Monday, May 4, 2015

Grandmothers on Mother’s Day

While browsing through my old blog posts I came across the following one that brought tears to my eyes. It was published on my own blog in May 2008:

Today I celebrated Mother’s Day as a daughter, mother and grandmother. My son-in-lay invited four generations of women to lunch. My daughter and her two little daughters, 4 and 2, and my son’s daughter, 3, visiting from Chicago, my mother and myself.
Lunch was lovely. We ignored the spilled glass of orange juice, the I-don’t-like-it whining and the crumbles forming a hidden mess under the table.

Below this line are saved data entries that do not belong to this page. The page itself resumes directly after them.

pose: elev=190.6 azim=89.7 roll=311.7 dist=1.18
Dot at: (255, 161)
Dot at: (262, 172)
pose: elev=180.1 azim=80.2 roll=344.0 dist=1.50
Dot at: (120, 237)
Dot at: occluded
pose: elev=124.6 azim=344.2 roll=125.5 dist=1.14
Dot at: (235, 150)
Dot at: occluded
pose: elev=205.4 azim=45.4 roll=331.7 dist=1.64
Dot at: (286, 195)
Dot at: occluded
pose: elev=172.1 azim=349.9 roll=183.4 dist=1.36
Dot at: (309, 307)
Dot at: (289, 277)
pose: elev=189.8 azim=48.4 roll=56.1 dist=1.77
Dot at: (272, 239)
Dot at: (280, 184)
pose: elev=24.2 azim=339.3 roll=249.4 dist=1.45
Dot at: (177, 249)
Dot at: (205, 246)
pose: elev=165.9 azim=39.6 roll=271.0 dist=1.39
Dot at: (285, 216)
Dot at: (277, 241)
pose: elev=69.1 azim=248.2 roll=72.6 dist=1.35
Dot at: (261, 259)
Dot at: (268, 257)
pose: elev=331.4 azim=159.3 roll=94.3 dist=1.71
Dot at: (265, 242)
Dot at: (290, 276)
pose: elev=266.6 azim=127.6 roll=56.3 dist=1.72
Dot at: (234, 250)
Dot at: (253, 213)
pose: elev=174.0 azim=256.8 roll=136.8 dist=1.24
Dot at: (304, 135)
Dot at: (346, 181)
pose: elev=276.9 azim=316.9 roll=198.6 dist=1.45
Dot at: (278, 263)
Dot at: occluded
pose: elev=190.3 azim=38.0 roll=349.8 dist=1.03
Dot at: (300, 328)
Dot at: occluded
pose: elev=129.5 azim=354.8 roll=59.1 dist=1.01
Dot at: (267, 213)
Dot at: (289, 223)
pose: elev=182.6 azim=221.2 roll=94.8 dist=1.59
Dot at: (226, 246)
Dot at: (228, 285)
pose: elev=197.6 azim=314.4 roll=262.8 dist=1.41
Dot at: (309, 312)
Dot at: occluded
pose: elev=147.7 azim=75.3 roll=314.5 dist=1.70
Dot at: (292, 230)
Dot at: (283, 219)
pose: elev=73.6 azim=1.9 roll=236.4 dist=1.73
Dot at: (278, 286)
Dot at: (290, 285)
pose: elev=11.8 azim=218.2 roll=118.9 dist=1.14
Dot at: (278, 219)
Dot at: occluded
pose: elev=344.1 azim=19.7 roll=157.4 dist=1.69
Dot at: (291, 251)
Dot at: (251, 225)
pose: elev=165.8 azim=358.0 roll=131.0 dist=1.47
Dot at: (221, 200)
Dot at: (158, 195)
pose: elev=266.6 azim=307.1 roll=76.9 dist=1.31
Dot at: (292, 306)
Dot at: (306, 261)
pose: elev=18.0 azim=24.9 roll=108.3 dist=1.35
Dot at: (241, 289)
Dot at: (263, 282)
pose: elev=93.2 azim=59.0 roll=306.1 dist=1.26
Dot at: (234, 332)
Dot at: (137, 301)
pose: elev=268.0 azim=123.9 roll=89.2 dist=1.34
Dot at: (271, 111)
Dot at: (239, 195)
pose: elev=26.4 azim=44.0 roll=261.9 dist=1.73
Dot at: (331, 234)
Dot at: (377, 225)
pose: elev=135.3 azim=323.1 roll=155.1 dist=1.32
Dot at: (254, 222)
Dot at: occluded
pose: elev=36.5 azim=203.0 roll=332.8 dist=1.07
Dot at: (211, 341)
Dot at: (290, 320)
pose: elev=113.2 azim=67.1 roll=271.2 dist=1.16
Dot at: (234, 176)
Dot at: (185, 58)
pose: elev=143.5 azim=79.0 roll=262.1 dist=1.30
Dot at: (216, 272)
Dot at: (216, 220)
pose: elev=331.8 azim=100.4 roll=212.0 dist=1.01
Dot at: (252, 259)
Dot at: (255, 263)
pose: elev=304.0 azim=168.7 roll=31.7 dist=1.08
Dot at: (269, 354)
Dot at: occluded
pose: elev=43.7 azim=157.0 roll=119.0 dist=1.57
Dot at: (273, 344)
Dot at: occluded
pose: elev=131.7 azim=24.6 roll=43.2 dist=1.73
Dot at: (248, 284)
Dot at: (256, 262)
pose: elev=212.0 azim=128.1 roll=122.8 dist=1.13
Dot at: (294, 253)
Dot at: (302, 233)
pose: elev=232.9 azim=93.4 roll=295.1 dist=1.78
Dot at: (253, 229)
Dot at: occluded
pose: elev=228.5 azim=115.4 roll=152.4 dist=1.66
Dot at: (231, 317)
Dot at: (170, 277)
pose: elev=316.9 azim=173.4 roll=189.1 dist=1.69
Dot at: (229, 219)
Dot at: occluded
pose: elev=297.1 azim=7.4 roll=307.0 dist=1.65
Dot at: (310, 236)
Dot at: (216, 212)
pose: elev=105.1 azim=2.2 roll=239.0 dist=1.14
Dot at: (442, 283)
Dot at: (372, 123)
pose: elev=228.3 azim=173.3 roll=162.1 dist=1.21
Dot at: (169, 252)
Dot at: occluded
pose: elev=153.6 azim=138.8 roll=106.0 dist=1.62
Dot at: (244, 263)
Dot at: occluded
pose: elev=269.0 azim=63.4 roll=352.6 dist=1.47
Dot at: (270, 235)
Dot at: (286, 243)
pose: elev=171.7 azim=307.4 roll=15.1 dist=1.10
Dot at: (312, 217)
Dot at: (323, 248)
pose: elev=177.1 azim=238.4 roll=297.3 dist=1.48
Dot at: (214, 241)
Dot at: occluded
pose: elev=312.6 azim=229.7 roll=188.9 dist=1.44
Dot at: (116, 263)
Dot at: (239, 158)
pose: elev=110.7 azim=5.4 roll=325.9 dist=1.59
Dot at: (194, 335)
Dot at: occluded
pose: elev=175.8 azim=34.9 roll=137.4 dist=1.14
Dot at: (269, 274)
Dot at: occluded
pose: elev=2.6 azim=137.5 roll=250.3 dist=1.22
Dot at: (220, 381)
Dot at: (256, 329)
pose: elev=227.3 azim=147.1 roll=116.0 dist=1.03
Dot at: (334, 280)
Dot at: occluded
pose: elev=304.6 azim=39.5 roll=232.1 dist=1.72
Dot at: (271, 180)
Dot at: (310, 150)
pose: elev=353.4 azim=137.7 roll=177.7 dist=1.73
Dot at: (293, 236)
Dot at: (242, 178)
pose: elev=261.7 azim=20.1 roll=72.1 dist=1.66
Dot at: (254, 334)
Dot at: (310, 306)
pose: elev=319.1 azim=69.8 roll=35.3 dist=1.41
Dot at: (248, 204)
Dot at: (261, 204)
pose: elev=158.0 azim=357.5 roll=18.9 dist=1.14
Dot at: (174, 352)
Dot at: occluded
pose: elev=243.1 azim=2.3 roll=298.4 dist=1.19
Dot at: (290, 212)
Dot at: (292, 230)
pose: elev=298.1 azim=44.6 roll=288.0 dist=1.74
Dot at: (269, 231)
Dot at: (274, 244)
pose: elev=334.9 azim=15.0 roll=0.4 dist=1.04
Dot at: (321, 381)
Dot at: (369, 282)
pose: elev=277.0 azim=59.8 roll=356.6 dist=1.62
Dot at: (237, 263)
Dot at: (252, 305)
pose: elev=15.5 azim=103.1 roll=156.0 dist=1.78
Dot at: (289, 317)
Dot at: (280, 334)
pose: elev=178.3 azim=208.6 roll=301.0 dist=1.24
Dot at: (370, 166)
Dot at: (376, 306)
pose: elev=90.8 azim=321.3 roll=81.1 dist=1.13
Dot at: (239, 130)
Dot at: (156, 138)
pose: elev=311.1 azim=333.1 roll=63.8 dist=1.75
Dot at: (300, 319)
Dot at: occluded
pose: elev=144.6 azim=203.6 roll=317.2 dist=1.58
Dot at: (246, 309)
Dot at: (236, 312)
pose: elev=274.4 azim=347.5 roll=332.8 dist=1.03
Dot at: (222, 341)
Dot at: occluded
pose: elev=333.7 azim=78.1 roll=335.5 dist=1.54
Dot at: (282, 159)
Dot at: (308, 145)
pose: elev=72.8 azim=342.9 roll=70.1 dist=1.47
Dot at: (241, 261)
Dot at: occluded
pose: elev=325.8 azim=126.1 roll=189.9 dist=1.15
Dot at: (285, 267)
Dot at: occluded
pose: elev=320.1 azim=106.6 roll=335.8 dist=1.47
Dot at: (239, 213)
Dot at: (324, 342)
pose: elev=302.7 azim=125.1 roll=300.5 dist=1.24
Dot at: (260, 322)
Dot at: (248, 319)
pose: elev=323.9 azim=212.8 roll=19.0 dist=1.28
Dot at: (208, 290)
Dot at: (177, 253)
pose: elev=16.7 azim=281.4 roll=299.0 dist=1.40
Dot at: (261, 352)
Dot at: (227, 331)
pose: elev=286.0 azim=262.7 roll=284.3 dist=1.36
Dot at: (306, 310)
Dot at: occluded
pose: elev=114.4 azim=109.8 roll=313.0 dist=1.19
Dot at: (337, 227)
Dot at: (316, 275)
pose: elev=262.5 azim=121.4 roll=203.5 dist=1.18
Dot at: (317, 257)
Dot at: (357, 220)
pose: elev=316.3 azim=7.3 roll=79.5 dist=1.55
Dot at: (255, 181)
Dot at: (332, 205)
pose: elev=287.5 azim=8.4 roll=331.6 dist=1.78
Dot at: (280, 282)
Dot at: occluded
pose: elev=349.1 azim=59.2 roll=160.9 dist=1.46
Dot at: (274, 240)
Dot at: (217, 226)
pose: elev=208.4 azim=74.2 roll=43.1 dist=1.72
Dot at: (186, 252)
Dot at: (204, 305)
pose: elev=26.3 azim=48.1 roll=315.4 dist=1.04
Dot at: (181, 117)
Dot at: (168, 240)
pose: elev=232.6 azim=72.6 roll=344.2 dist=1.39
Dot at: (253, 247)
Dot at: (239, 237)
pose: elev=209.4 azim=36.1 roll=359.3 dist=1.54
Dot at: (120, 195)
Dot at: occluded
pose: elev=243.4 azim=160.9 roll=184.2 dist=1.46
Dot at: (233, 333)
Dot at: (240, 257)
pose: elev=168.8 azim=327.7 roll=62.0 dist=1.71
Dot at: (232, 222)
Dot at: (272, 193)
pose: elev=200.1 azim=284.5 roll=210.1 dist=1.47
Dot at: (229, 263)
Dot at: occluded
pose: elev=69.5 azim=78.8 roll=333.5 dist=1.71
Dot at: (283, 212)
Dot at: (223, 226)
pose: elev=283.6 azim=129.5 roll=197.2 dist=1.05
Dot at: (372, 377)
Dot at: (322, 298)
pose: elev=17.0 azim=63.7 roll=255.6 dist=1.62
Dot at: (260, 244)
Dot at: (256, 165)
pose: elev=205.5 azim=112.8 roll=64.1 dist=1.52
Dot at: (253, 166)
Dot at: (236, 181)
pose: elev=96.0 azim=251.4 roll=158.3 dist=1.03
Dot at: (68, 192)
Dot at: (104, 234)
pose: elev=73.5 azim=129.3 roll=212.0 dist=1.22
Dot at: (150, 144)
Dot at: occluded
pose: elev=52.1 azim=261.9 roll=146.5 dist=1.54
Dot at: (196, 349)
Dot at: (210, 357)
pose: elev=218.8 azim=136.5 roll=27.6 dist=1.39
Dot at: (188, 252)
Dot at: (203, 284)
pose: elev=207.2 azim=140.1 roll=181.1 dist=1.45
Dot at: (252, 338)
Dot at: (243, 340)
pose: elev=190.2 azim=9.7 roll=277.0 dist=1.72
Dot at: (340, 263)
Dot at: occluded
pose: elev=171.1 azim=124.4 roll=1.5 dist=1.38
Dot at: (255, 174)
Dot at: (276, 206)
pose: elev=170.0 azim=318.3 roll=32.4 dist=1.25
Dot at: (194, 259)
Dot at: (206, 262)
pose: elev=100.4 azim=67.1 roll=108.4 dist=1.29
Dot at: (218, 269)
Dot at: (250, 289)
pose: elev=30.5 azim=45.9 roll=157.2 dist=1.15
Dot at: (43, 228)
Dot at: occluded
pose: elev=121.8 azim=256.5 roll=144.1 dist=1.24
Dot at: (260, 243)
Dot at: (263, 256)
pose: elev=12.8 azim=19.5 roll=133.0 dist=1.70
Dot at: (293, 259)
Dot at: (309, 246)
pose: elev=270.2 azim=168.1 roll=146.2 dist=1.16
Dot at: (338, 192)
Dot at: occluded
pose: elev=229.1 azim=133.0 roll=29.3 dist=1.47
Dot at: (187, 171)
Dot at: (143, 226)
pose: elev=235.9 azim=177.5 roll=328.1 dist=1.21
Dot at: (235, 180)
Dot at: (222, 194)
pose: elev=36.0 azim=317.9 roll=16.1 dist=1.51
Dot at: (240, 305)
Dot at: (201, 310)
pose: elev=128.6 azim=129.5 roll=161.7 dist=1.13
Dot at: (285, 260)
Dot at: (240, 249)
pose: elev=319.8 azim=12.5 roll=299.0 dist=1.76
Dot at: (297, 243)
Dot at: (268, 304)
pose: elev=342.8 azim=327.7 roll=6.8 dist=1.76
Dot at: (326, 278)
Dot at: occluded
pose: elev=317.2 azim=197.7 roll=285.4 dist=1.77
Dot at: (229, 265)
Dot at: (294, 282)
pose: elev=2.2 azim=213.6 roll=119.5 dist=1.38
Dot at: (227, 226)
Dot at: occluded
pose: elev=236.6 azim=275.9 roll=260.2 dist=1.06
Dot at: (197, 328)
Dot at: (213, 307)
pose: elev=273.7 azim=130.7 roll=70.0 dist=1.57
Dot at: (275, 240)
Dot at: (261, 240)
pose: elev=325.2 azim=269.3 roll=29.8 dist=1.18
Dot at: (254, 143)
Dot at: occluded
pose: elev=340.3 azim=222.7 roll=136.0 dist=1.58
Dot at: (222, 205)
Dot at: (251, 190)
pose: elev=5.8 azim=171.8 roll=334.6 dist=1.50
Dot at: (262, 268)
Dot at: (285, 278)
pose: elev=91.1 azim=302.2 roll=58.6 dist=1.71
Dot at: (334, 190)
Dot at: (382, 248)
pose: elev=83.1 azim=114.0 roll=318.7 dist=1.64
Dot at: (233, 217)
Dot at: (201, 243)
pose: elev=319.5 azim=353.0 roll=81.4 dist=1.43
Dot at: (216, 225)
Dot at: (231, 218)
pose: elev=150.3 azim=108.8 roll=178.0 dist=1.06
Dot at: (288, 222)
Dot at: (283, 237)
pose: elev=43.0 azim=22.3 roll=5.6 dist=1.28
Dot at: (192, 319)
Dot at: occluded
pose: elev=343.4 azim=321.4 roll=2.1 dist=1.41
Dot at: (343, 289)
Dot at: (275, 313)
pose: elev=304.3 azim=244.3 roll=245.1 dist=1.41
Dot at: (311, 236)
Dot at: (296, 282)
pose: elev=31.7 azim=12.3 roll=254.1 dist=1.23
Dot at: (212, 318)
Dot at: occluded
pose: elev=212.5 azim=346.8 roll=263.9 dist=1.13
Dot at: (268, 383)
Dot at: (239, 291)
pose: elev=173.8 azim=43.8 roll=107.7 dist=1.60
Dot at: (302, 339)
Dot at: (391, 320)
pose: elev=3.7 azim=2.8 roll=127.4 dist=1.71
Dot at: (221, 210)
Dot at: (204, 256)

It took fifteen minutes to sit the ladies for the picture of the century. Moving my mother and her walker to a strategic place, and then having her hold on the rail of the restaurant's entrance stairs wasn’t too difficult, but gathering three laughing, squealing and squirming little girls and having them stand still for two seconds was an enormous challenge. But the effort was worth the pain. The children are growing too fast and we don’t know how long we will be blessed with my mother’s presence.
Sometimes Mother’s Day is a difficult time. I know it is extremely difficult for my cousin who lost her mother’s a week ago. For her and her family, Mother’s Day consisted in a trip to the cemetery to deposit flowers on a new grave.
 Enjoy your mothers and enjoy your day as a mother.

My mother left us two years later.
To honor her I wrote a romance novel called MOTHER'S DAY BABIES, a novel full of emotion and humor, and dedicated the book to “the mothers we celebrate on Mother’s Day and those we remember with love.”

 I had two great models for my middle-aged heroine, my mother and mother-in-law. Both always spoke their own minds and distributed good advice whether you wanted them or not.

My mother-in-law was a funny person with a sharp wit.

My mother told us to always 'look your best'. She practiced what she preached. Mom professed that being nicely dressed, combed and jeweled helped her forget she was a very sick person. The assisted living residents complimented her and tried to follow her example. The staff admired her positive attitude.

Most of my books include a grandmother among the characters. Depending on the setting of my stories, the children call her grandma, abuelita, nonna, yaya, or baboushka, but the grandmothers in my various novels have a lot in common.

Like my mother and my mother-in-law, they adore their grandchildren, cook delicious meals, and often meddle in their children’s life —for the children’s good, of course. They are strong women who have encountered their shares of problems and learned life’s lessons from personal experience. They are also generous mothers who would go out of their ways for their families.

This book is my contribution to a box of mostly sweet romances, LOVE BLOOMS ON MAIN STREET.
Barnes & Noble Pre-Order:
Kobo Pre-Order:

Mona Risk is a USA TODAY bestselling author of sweet--and not-so-sweet--romantic comedies. You can view all her books at or sign for her newsletter

BTW, HAVE YOU SIGNED UP FOR OUR SWEET ROMANCE READS NEWSLETTER YET? The second of our three yearly issues will come out in June--OUR SUMMER READS issue. This will feature a few very short NEW romance stories and info about our authors and their latest books. Look to your right for NEWSLETTER SIGN UP and enter your email. It's that EZ!


  1. A lovely photo--so glad you were able to get it. I wish my mom had lived to see her first grandchild.

  2. Love the photo. You are so fortunate to have a picture of four generations together.

  3. This picture is very precious to my heart.